◆ **Problems to work on**:
- A) In the article on debugging Playwright and Puppeteer, copy the part that opens with the words containing "Infinite timeouts when" and closes with "or Playwright scripts.".
- B) In the article on debugging Playwright and Puppeteer, which company's users does the author say ran automations with little or no logging?
- C) Carry on the article on debugging Playwright and Puppeteer from its last sentence.

◆ **Quoted passage**:
'''

How to Debug Playwright & Puppeteer Automations With Effective Logging

August 30, 2024

contents

You can’t conduct browser automation tasks without good logging capabilities. Too often, developers run into issues like:

Bot detection tools that block automation tools
Failure to execute complex browser tasks (like multifactor authentication)
Infinite timeouts when pages don’t load properly

Unless you log these errors, you won't know what's wrong, increasing the time to find the root cause of the issue. That's why you should add logging capabilities to your Puppeteer or Playwright scripts.

This may sound obvious, but we’ve helped lots of Browserless users running automations with minimal or non-existing logging.

If you're wondering how to set them up and use them properly, in this article, we'll explore:

How to effectively log and debug in Puppeteer and Playwright
Common mistakes developers make when logging, and how to avoid them
Advanced tools and best practices for managing logs and troubleshooting errors

Why do logging and debugging matter for browser automation tasks?

When you're scraping data from websites or automating browser tasks, many things can go wrong: pages fail to load, redirects happen, or a site's structure changes. Without logs, identifying what caused these issues becomes significantly more complicated.

'''

◆ **Data extract**:
'''

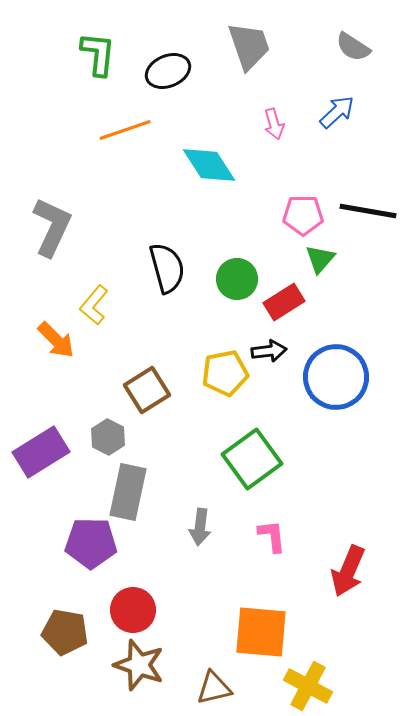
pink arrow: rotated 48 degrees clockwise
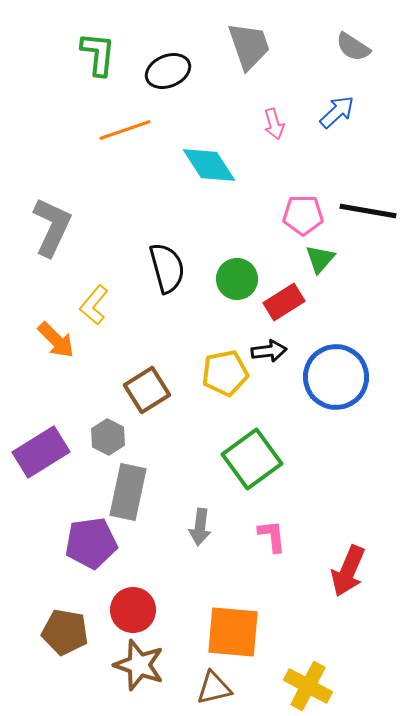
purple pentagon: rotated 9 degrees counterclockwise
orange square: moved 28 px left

'''

◆ **Written answers**:
- A)
Infinite timeouts when pages don’t load properly

Unless you log these errors, you won't know what's wrong, increasing the time to find the root cause of the issue. That's why you should add logging capabilities to your Puppeteer or Playwright scripts.

- B) Browserless

- C)
It’s tempting to rely on error messages, but they often don’t give enough content to successfully debug a problem.

For example, an error might tell you that a web element was not found, but it won't explain if the page was slow to load or if a redirect caused the problem. That’s where using logging and a debugger comes in.

Think of them as two sides of the same coin:

Logs let you capture the specific details such as error codes and load times
Debugging tools let you view a script running, including network requests and page interactions.

So they’re both critical if you’re automating browser tasks.

Four browser automation issues that logging uncovers

But what issues can you expect during task automation that logging can help you debug? Let’s look at the most common errors:

1. Page redirects and bot blocks

Your automation might get redirected, such as due to website issues or by a bot-detector such as Cloudflare. These mechanisms can prevent your script from reaching where it’s meant to go.

Without logging the final URL, it is hard to discover that the automation failed due to a redirect such as being sent to a CAPTCHA page.

We would recommend logging the final URL and response code status, with a simple log like this:


const response = await page.goto('https://ecommerce-site.com');
console.log(`Final URL: ${response.url()}, Status Code: ${response.status()}`);

This log helps you identify whether your script was redirected to a bot challenge or if the site returned an unexpected status code.

2. Slow or failing page loads

Pages may load slower than expected or fail entirely, especially if external resources like images, scripts, or style sheets take longer to load. By logging request failures and tracking page load times, you can better understand what might be causing the slowdown.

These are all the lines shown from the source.